■ **PASSAGE SHOWN**:
^^^^^^^^

The reason I’m responding to your article is because you mentioned your trip to Chandauli in Alwar district in Rajasthan last year and used the example of the villagers to explain how to connect the disconnected people, who would benefit from free content on the World Wide Web.
I am sure you remember that Digital Empowerment Foundation was your host in Chandauli village where it runs a community information resource centre for the villagers to access the Internet, access content and services through Internet, learn how to access digital content and resources, either free or by paying, but at their own will.
You would also remember there was a power outage during your visit and out of the one hour that you spent there, most of the time you waited for the kids and the villagers who were sitting before the computers to show something that they wanted to show you on the Internet.
You would remember that most of them actually wanted to show you their Facebook page and some wanted to show you content on YouTube and other Internet destinations that they use regularly.
While you were waiting, you were taken to some boys who were playing with their cheap mobile phones and they showed you how they access content and how they use their Facebook page on their humble Chinese smartphones by accessing it through the crawling 2G network and what they could have shown in a jiffy if they had a choice of 3G network.

^^^^^^^^

■ **GIVEN MATERIAL**:

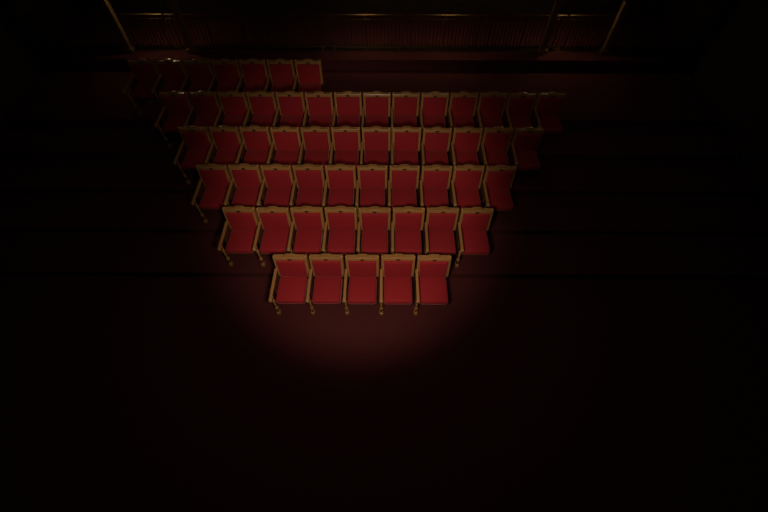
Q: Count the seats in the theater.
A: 56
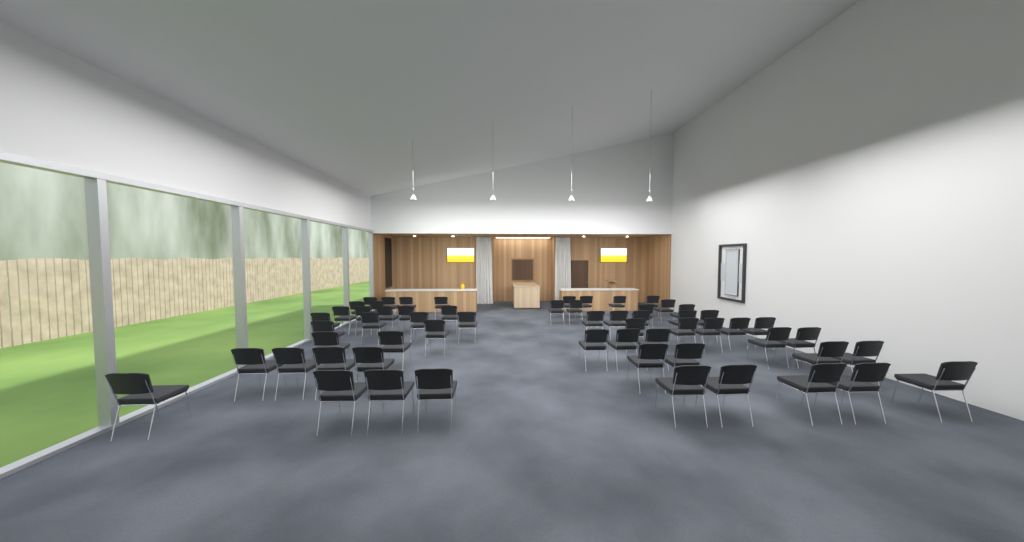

^^^^^^^^

■ **WHAT TO WORK ON**:
1. List every place name that appears in the passage.
2. Retype the part of the passage starting at "I am sure you" and ending at "their own will.".
The listing comes from a different source than the passage.

■ **WRITTEN ANSWERS**:
1. Chandauli, Alwar district, Rajasthan

2.
I am sure you remember that Digital Empowerment Foundation was your host in Chandauli village where it runs a community information resource centre for the villagers to access the Internet, access content and services through Internet, learn how to access digital content and resources, either free or by paying, but at their own will.